As you may know, this site is uses Ruby on Rails. The typical way of deploying Rails apps is on a cluster of Mongrel servers behind a reverse proxy. Mongrel is a Ruby web server that's thread-safe and has no problem handling requests concurrently, but Rails has been designed from the start as a single threaded application. So, Rails will only handle a single request at a time. As such, we actually need several Rails processes ready to handle requests, hence the Mongrel cluster.

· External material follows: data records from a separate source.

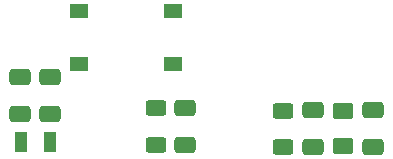
<source format=gbr>
%TF.GenerationSoftware,KiCad,Pcbnew,9.0.2*%
%TF.CreationDate,2025-06-23T15:12:22-04:00*%
%TF.ProjectId,MacroPad,4d616372-6f50-4616-942e-6b696361645f,rev?*%
%TF.SameCoordinates,Original*%
%TF.FileFunction,Paste,Top*%
%TF.FilePolarity,Positive*%
%FSLAX46Y46*%
G04 Gerber Fmt 4.6, Leading zero omitted, Abs format (unit mm)*
G04 Created by KiCad (PCBNEW 9.0.2) date 2025-06-23 15:12:22*
%MOMM*%
%LPD*%
G01*
G04 APERTURE LIST*
G04 Aperture macros list*
%AMRoundRect*
0 Rectangle with rounded corners*
0 $1 Rounding radius*
0 $2 $3 $4 $5 $6 $7 $8 $9 X,Y pos of 4 corners*
0 Add a 4 corners polygon primitive as box body*
4,1,4,$2,$3,$4,$5,$6,$7,$8,$9,$2,$3,0*
0 Add four circle primitives for the rounded corners*
1,1,$1+$1,$2,$3*
1,1,$1+$1,$4,$5*
1,1,$1+$1,$6,$7*
1,1,$1+$1,$8,$9*
0 Add four rect primitives between the rounded corners*
20,1,$1+$1,$2,$3,$4,$5,0*
20,1,$1+$1,$4,$5,$6,$7,0*
20,1,$1+$1,$6,$7,$8,$9,0*
20,1,$1+$1,$8,$9,$2,$3,0*%
G04 Aperture macros list end*
%ADD10RoundRect,0.250000X0.650000X-0.412500X0.650000X0.412500X-0.650000X0.412500X-0.650000X-0.412500X0*%
%ADD11R,1.550000X1.300000*%
%ADD12R,1.000000X1.800000*%
%ADD13RoundRect,0.250000X-0.650000X0.412500X-0.650000X-0.412500X0.650000X-0.412500X0.650000X0.412500X0*%
%ADD14RoundRect,0.250000X0.625000X-0.400000X0.625000X0.400000X-0.625000X0.400000X-0.625000X-0.400000X0*%
%ADD15RoundRect,0.250001X-0.624999X0.462499X-0.624999X-0.462499X0.624999X-0.462499X0.624999X0.462499X0*%
%ADD16RoundRect,0.250000X-0.625000X0.400000X-0.625000X-0.400000X0.625000X-0.400000X0.625000X0.400000X0*%
G04 APERTURE END LIST*
D10*
%TO.C,C5*%
X103867000Y-58677000D03*
X103867000Y-55552000D03*
%TD*%
D11*
%TO.C,SW1*%
X94892000Y-47302000D03*
X102842000Y-47302000D03*
X94892000Y-51802000D03*
X102842000Y-51802000D03*
%TD*%
D12*
%TO.C,Y1*%
X89938000Y-58443000D03*
X92438000Y-58443000D03*
%TD*%
D13*
%TO.C,C4*%
X92367000Y-52927000D03*
X92367000Y-56052000D03*
%TD*%
%TO.C,C2*%
X89867000Y-52927000D03*
X89867000Y-56052000D03*
%TD*%
D14*
%TO.C,R5*%
X101367000Y-58652000D03*
X101367000Y-55552000D03*
%TD*%
D15*
%TO.C,L1*%
X117208269Y-55758577D03*
X117208269Y-58733577D03*
%TD*%
D16*
%TO.C,TH1*%
X112128269Y-55760576D03*
X112128269Y-58860578D03*
%TD*%
D10*
%TO.C,C9*%
X119748271Y-58860577D03*
X119748271Y-55735577D03*
%TD*%
D13*
%TO.C,C8*%
X114668270Y-55685576D03*
X114668270Y-58810576D03*
%TD*%
M02*

</source>
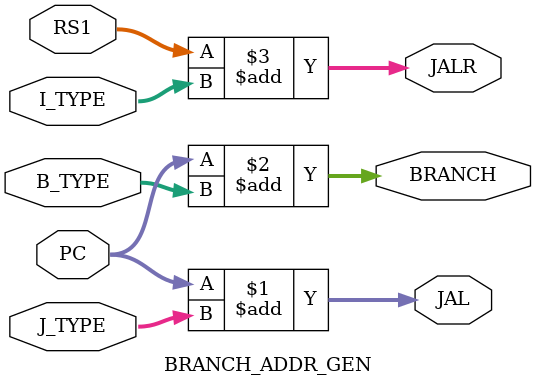
<source format=sv>
`timescale 1ns / 1ps


module BRANCH_ADDR_GEN(
    input [31:0] J_TYPE,
    input [31:0] B_TYPE,
    input [31:0] PC,
    input [31:0] I_TYPE,
    input [31:0] RS1,
    output [31:0] JAL,
    output [31:0] BRANCH,
    output [31:0] JALR
    );
    
    assign JAL = PC + J_TYPE;       //jal is program counter with J_Type immediate offset
    assign BRANCH = PC + B_TYPE;    //branch is program counter with B_TYPE immediate offset
    assign JALR = RS1 + I_TYPE;     //jalr is summation of source register and I_TYPE immediate
    
endmodule

</source>
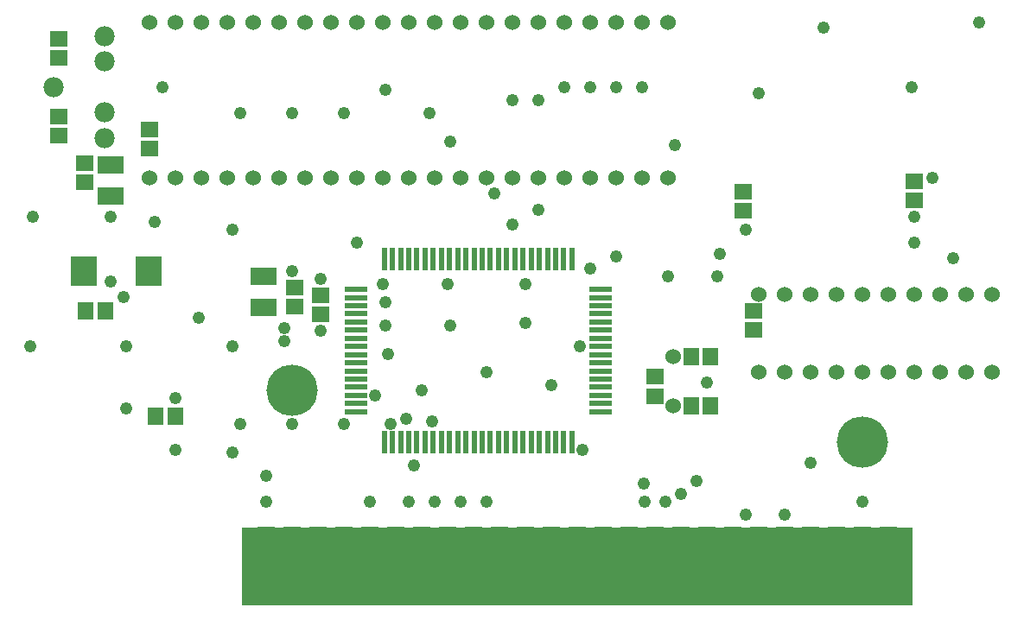
<source format=gbs>
G75*
%MOIN*%
%OFA0B0*%
%FSLAX24Y24*%
%IPPOS*%
%LPD*%
%AMOC8*
5,1,8,0,0,1.08239X$1,22.5*
%
%ADD10C,0.0600*%
%ADD11R,0.0671X0.0592*%
%ADD12R,0.1025X0.0710*%
%ADD13R,0.0592X0.0671*%
%ADD14R,0.1025X0.1182*%
%ADD15R,0.0680X0.2980*%
%ADD16R,2.5900X0.3000*%
%ADD17C,0.1980*%
%ADD18R,0.0237X0.0867*%
%ADD19R,0.0867X0.0237*%
%ADD20C,0.0780*%
%ADD21C,0.0480*%
D10*
X026750Y008200D03*
X030050Y009500D03*
X031050Y009500D03*
X032050Y009500D03*
X033050Y009500D03*
X034050Y009500D03*
X035050Y009500D03*
X036050Y009500D03*
X037050Y009500D03*
X038050Y009500D03*
X039050Y009500D03*
X039050Y012500D03*
X038050Y012500D03*
X037050Y012500D03*
X036050Y012500D03*
X035050Y012500D03*
X034050Y012500D03*
X033050Y012500D03*
X032050Y012500D03*
X031050Y012500D03*
X030050Y012500D03*
X026750Y010100D03*
X026550Y017000D03*
X025550Y017000D03*
X024550Y017000D03*
X023550Y017000D03*
X022550Y017000D03*
X021550Y017000D03*
X020550Y017000D03*
X019550Y017000D03*
X018550Y017000D03*
X017550Y017000D03*
X016550Y017000D03*
X015550Y017000D03*
X014550Y017000D03*
X013550Y017000D03*
X012550Y017000D03*
X011550Y017000D03*
X010550Y017000D03*
X009550Y017000D03*
X008550Y017000D03*
X007550Y017000D03*
X006550Y017000D03*
X006550Y023000D03*
X007550Y023000D03*
X008550Y023000D03*
X009550Y023000D03*
X010550Y023000D03*
X011550Y023000D03*
X012550Y023000D03*
X013550Y023000D03*
X014550Y023000D03*
X015550Y023000D03*
X016550Y023000D03*
X017550Y023000D03*
X018550Y023000D03*
X019550Y023000D03*
X020550Y023000D03*
X021550Y023000D03*
X022550Y023000D03*
X023550Y023000D03*
X024550Y023000D03*
X025550Y023000D03*
X026550Y023000D03*
D11*
X036050Y016874D03*
X036050Y016126D03*
X029450Y016474D03*
X029450Y015726D03*
X029850Y011874D03*
X029850Y011126D03*
X026050Y009324D03*
X026050Y008576D03*
X013150Y011726D03*
X013150Y012474D03*
X012150Y012774D03*
X012150Y012026D03*
X004050Y016826D03*
X004050Y017574D03*
X003050Y018626D03*
X003050Y019374D03*
X006550Y018874D03*
X006550Y018126D03*
X003050Y021626D03*
X003050Y022374D03*
D12*
X005050Y017491D03*
X005050Y016309D03*
X010950Y013191D03*
X010950Y012009D03*
D13*
X004826Y011861D03*
X004078Y011861D03*
X006776Y007800D03*
X007524Y007800D03*
X027426Y008200D03*
X028174Y008200D03*
X028174Y010100D03*
X027426Y010100D03*
D14*
X006490Y013400D03*
X004010Y013400D03*
D15*
X011050Y002050D03*
X012050Y002050D03*
X013050Y002050D03*
X014050Y002050D03*
X015050Y002050D03*
X016050Y002050D03*
X017050Y002050D03*
X018050Y002050D03*
X019050Y002050D03*
X020050Y002050D03*
X021050Y002050D03*
X022050Y002050D03*
X023050Y002050D03*
X024050Y002050D03*
X025050Y002050D03*
X026050Y002050D03*
X027050Y002050D03*
X028050Y002050D03*
X029050Y002050D03*
X030050Y002050D03*
X031050Y002050D03*
X032050Y002050D03*
X033050Y002050D03*
X034050Y002050D03*
X035050Y002050D03*
D16*
X023050Y002000D03*
D17*
X034050Y006800D03*
X012050Y008800D03*
D18*
X015589Y006789D03*
X015904Y006789D03*
X016219Y006789D03*
X016533Y006789D03*
X016848Y006789D03*
X017163Y006789D03*
X017478Y006789D03*
X017793Y006789D03*
X018108Y006789D03*
X018423Y006789D03*
X018738Y006789D03*
X019053Y006789D03*
X019368Y006789D03*
X019683Y006789D03*
X019998Y006789D03*
X020313Y006789D03*
X020628Y006789D03*
X020943Y006789D03*
X021258Y006789D03*
X021573Y006789D03*
X021888Y006789D03*
X022203Y006789D03*
X022518Y006789D03*
X022833Y006789D03*
X022833Y013875D03*
X022518Y013875D03*
X022203Y013875D03*
X021888Y013875D03*
X021573Y013875D03*
X021258Y013875D03*
X020943Y013875D03*
X020628Y013875D03*
X020313Y013875D03*
X019998Y013875D03*
X019683Y013875D03*
X019368Y013875D03*
X019053Y013875D03*
X018738Y013875D03*
X018423Y013875D03*
X018108Y013875D03*
X017793Y013875D03*
X017478Y013875D03*
X017163Y013875D03*
X016848Y013875D03*
X016533Y013875D03*
X016219Y013875D03*
X015904Y013875D03*
X015589Y013875D03*
D19*
X014486Y012694D03*
X014486Y012379D03*
X014486Y012064D03*
X014486Y011749D03*
X014486Y011434D03*
X014486Y011119D03*
X014486Y010804D03*
X014486Y010489D03*
X014486Y010174D03*
X014486Y009859D03*
X014486Y009544D03*
X014486Y009230D03*
X014486Y008915D03*
X014486Y008600D03*
X014486Y008285D03*
X014486Y007970D03*
X023935Y007970D03*
X023935Y008285D03*
X023935Y008600D03*
X023935Y008915D03*
X023935Y009230D03*
X023935Y009544D03*
X023935Y009859D03*
X023935Y010174D03*
X023935Y010489D03*
X023935Y010804D03*
X023935Y011119D03*
X023935Y011434D03*
X023935Y011749D03*
X023935Y012064D03*
X023935Y012379D03*
X023935Y012694D03*
D20*
X004790Y018531D03*
X004790Y019516D03*
X002822Y020500D03*
X004790Y021484D03*
X004790Y022469D03*
D21*
X007550Y006500D03*
X009750Y006400D03*
X010050Y007500D03*
X012050Y007500D03*
X014050Y007500D03*
X015850Y007500D03*
X016450Y007700D03*
X017450Y007600D03*
X017050Y008800D03*
X015250Y008600D03*
X015750Y010200D03*
X015650Y011300D03*
X015650Y012200D03*
X015550Y012900D03*
X013150Y013100D03*
X012050Y013400D03*
X014550Y014500D03*
X018050Y012900D03*
X018150Y011300D03*
X019550Y009500D03*
X022050Y009000D03*
X023150Y010500D03*
X021050Y011400D03*
X021050Y012900D03*
X023550Y013500D03*
X024550Y013950D03*
X026550Y013200D03*
X028450Y013200D03*
X028550Y014050D03*
X029550Y015000D03*
X026800Y018250D03*
X030050Y020250D03*
X032550Y022800D03*
X035950Y020500D03*
X038550Y023000D03*
X036750Y017000D03*
X036050Y015500D03*
X036050Y014500D03*
X037550Y013900D03*
X028050Y009100D03*
X023250Y006500D03*
X025600Y005200D03*
X025650Y004500D03*
X026450Y004500D03*
X027050Y004800D03*
X027650Y005300D03*
X029550Y004000D03*
X031050Y004000D03*
X034050Y004500D03*
X032050Y006000D03*
X019550Y004500D03*
X018550Y004500D03*
X017550Y004500D03*
X016550Y004500D03*
X015050Y004500D03*
X016750Y005900D03*
X011050Y005500D03*
X011050Y004500D03*
X005650Y008100D03*
X007550Y008500D03*
X005650Y010500D03*
X008450Y011600D03*
X009750Y010500D03*
X011750Y010700D03*
X011750Y011200D03*
X013150Y011100D03*
X009750Y015000D03*
X006750Y015300D03*
X005050Y015500D03*
X002050Y015500D03*
X005050Y013000D03*
X005550Y012400D03*
X001950Y010500D03*
X010050Y019500D03*
X012050Y019500D03*
X014050Y019500D03*
X015650Y020400D03*
X017350Y019500D03*
X018150Y018400D03*
X020550Y020000D03*
X021550Y020000D03*
X022550Y020500D03*
X023550Y020500D03*
X024550Y020500D03*
X025550Y020500D03*
X019850Y016400D03*
X021550Y015750D03*
X020550Y015200D03*
X007050Y020500D03*
M02*

</source>
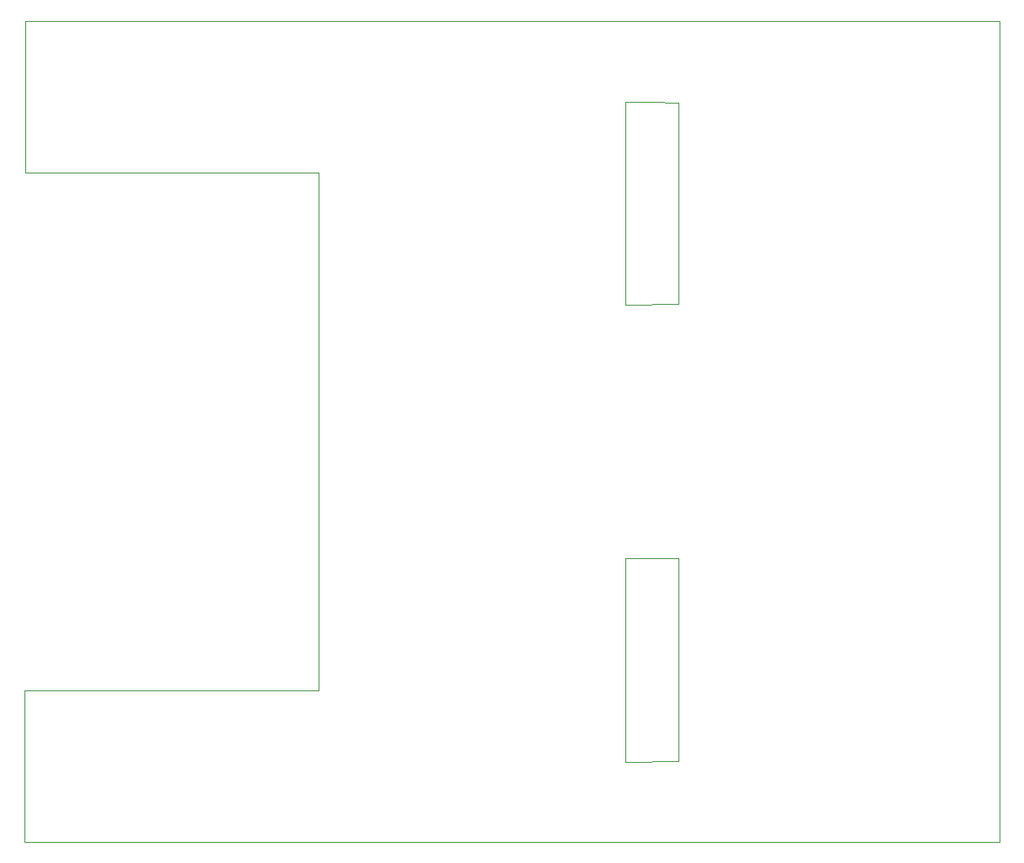
<source format=gbr>
G04 #@! TF.GenerationSoftware,KiCad,Pcbnew,(5.1.2)-2*
G04 #@! TF.CreationDate,2021-11-10T11:23:53-03:00*
G04 #@! TF.ProjectId,MAG_Plus,4d41475f-506c-4757-932e-6b696361645f,rev?*
G04 #@! TF.SameCoordinates,Original*
G04 #@! TF.FileFunction,Profile,NP*
%FSLAX46Y46*%
G04 Gerber Fmt 4.6, Leading zero omitted, Abs format (unit mm)*
G04 Created by KiCad (PCBNEW (5.1.2)-2) date 2021-11-10 11:23:53*
%MOMM*%
%LPD*%
G04 APERTURE LIST*
%ADD10C,0.050000*%
G04 APERTURE END LIST*
D10*
X312150000Y-90050000D02*
X312150000Y-110500000D01*
X317500000Y-110450000D02*
X317500000Y-90050000D01*
X317500000Y-64500000D02*
X317500000Y-44200000D01*
X312150000Y-44150000D02*
X312150000Y-64550000D01*
X312150000Y-90050000D02*
X317500000Y-90050000D01*
X312150000Y-64550000D02*
X317500000Y-64500000D01*
X314700000Y-44150000D02*
X312150000Y-44150000D01*
X317500000Y-110450000D02*
X312150000Y-110500000D01*
X314700000Y-44150000D02*
X317500000Y-44200000D01*
X251840000Y-103320000D02*
X251840000Y-118600000D01*
X251890000Y-51280000D02*
X251900000Y-36000000D01*
X281340000Y-51280000D02*
X281340000Y-103320000D01*
X251890000Y-51280000D02*
X281340000Y-51280000D01*
X251840000Y-103320000D02*
X281340000Y-103320000D01*
X251840000Y-118600000D02*
X287020000Y-118600000D01*
X287020000Y-118600000D02*
X349800000Y-118600000D01*
X349800000Y-36000000D02*
X251900000Y-36000000D01*
X349800000Y-118600000D02*
X349800000Y-36000000D01*
M02*

</source>
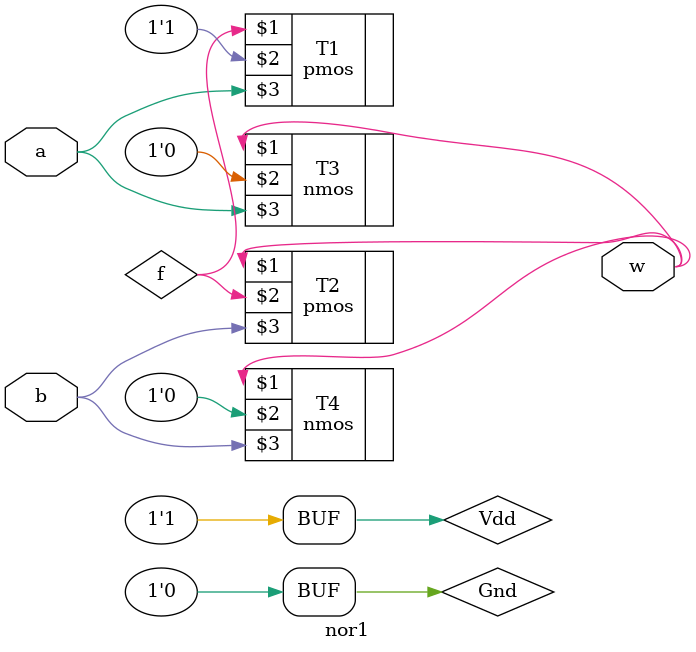
<source format=v>
`timescale 1ns/1ns
module nor1(input a,b,output w);
  wire f;
  supply1 Vdd;
  supply0 Gnd;
  pmos #(5,6,7) T1(f,Vdd,a),
                T2(w,f,b);
  nmos #(3,4,5) T3(w,Gnd,a),
                T4(w,Gnd,b); 
endmodule



</source>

The reverse proxy, basically gives your web browser the appearance that there is one vying.org when, in fact, there's a cluster of several Mongrels handling requests. Many web servers are capable of acting as reverse proxies. For a while I used Apache as a reverse proxy. Then I switched to nginx because it uses less resources. Now, I'm trying HAProxy. Apache and nginx are general web servers. They'll serve static files just as easily as play the part of reverse proxy. HAProxy is just a proxy. Nothing more. So, in this case, I've actually inserted HAProxy in between nginx and the Mongrel cluster.
Why HAProxy?
So, why go to the trouble of using two reverse proxies? It all comes down to load balancing. Since Rails will only handle one request at a time, if the proxy sends a request to a Mongrel instance that's already processing a slow request, the new request will be queued. If you make a quick request, and it gets queued behind a slow request (like say a bot that's taking a long time to move), then your request will also appear to be slow.
Ideally, the proxy would send requests only to idle Mongrel instances. If one is busy, it should not be given new requests. If all are busy, it'd be better to queue the request into the proxy server, and then send it to the first Mongrel to finish it's request.
This is where HAProxy comes in. It has a balancer that will do the above, whereas nginx doesn't at this time. (There's actually a patched version of nginx that provides a "fair" balancer, but I've heard that it isn't always exactly stable)
So, I deployed HAProxy this afternoon, and so far, it seems to be worth it. I'll have to run it for a while, to see how it holds up in the long term (and under a higher load), but so far so good.